Mord an Georgier: Kopfschuss aus Moskau?

Der im August in Berlin erschossene Georgier könnte Opfer des russischen Staates sein. Der Generalbundesanwalt will das Verfahren jetzt übernehmen.

Menschen in weißen Overalls vor einem blauen Zelt

Beamte sichern Spuren am Tatort in Berlin Foto: dpa

BERLIN/HAMBURG taz/afp/dpa | Deutschen und russischen Diplomat*Innen steht in Kürze wohl eine arbeitsreiche Zeit bevor. Ein Mord in einem Park im Berliner Stadtteil Moabit könnte zur Belastungsprobe für die Beziehungen werden. Denn im Fall des im August erschossenen Georgiers Selimchan Changoschwili soll nun die Bundesanwaltschaft die Ermittlungen an sich ziehen.

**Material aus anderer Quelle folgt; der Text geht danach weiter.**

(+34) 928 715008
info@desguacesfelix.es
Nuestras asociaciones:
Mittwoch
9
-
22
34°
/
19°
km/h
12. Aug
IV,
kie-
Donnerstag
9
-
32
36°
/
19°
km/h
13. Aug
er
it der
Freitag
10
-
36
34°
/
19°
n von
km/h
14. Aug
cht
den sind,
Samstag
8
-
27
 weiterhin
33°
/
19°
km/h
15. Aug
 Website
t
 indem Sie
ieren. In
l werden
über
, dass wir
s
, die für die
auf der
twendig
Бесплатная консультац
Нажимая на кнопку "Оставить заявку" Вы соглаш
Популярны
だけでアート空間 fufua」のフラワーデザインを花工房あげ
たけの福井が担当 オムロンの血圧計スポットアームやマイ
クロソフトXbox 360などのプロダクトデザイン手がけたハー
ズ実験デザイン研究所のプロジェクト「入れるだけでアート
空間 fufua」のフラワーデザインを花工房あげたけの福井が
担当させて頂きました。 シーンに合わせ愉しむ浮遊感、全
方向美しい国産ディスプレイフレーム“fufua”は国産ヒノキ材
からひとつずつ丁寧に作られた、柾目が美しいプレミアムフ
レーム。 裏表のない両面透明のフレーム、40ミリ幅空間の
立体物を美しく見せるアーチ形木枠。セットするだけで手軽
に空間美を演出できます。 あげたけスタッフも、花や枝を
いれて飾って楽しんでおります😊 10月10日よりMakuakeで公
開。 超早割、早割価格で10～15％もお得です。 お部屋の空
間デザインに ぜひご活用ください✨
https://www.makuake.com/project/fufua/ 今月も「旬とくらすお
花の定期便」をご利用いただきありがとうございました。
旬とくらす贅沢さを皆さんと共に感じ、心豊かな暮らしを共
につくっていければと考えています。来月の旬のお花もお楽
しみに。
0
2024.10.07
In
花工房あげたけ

Darüber hatte am Dienstag zuerst Spiegel Online berichtet. Demnach geht die Behörde davon aus, dass der nach der Tat in der Hauptstadt festgenommene 49-jährige Verdächtige im Auftrag von russischen staatlichen Stellen gehandelt haben könnte.

Die Bundesanwaltschaft in Karlsruhe teilte am Dienstag auf Nachfrage mit, sie habe die Ermittlungen „bislang nicht“ an sich gezogen. Die Tat vom August schlägt schon seit längerem hohe Wellen, es gab wiederholt Spekulationen über einen Auftragsmord. Die Regierung in Moskau wies jede Verwicklung in das Verbrechen zurück.

Die Bundesanwaltschaft übernimmt die Ermittlungen und die Anklage in allen Fällen, die die innere und äußere Sicherheit des Landes besonders betreffen. Dazu gehören neben Terrorismus, Spionage und Landesverrat auch solche Verbrechen, die eine außenpolitische Dimension aufweisen.

Das 40-jährige Opfer war im Kleinen Tiergarten in Berlin von einem Fahrrad aus erschossen worden. Der Verdächtige wurde festgenommen, die Tatwaffe und das mutmaßliche Fluchtfahrrad von der Polizei beschlagnahmt. Das Opfer soll im sogenannten zweiten Tschetschenienkrieg gegen Russland gekämpft haben.

Druckfrischer Pass und falsche Telefonnummer

Der Tatverdächtige war mit einem echten, neu ausgestellten Pass auf den Namen Vadim Sokolov eingereist. Nach Recherchen des Spiegel und seiner Kooperationspartner Bellingcat, The Insider und The Dossier Centre waren Telefonnummern seines angeblichen Arbeitgebers zuvor vom russischen Verteidigungsministerium genutzt worden. Nun habe es Hinweise gegeben, dass der Tatverdächtige bereits 2013 einen Mord begangen haben soll.

Der Fall erinnert an den Anschlag auf den übergelaufenen Ex-Geheimdienstoberst Sergei Skripal im März 2018. Er und und seine Tochter waren in der englischen Stadt Salisbury mit dem Nervenkampfstoff Nowitschok attackiert worden. Sie überlebten den Anschlag jedoch. Eine unbeteiligte Britin starb Tage später, nachdem sie zufällig mit dem Gift in Kontakt gekommen war. Die britische Regierung machte Russland verantwortlich. Infolge der Krise wiesen Großbritannien, die USA und verbündete Staaten – auch Deutschland – mehr als 140 russische Diplomaten aus. Der Kreml reagierte mit ähnlichen Maßnahmen.

Verdächtigt wurden zwei Mitarbeiter des russischen Militärgeheimdienstes GRU. Die beiden gaben aber an, als Touristen und Liebhaber englischer Baukunst nach Salisbury gekommen zu sein. Kurz nach der Tat hatten sie das Land wieder verlassen – reiner Zufall, wie sie später im russischen Fernsehen erzählten.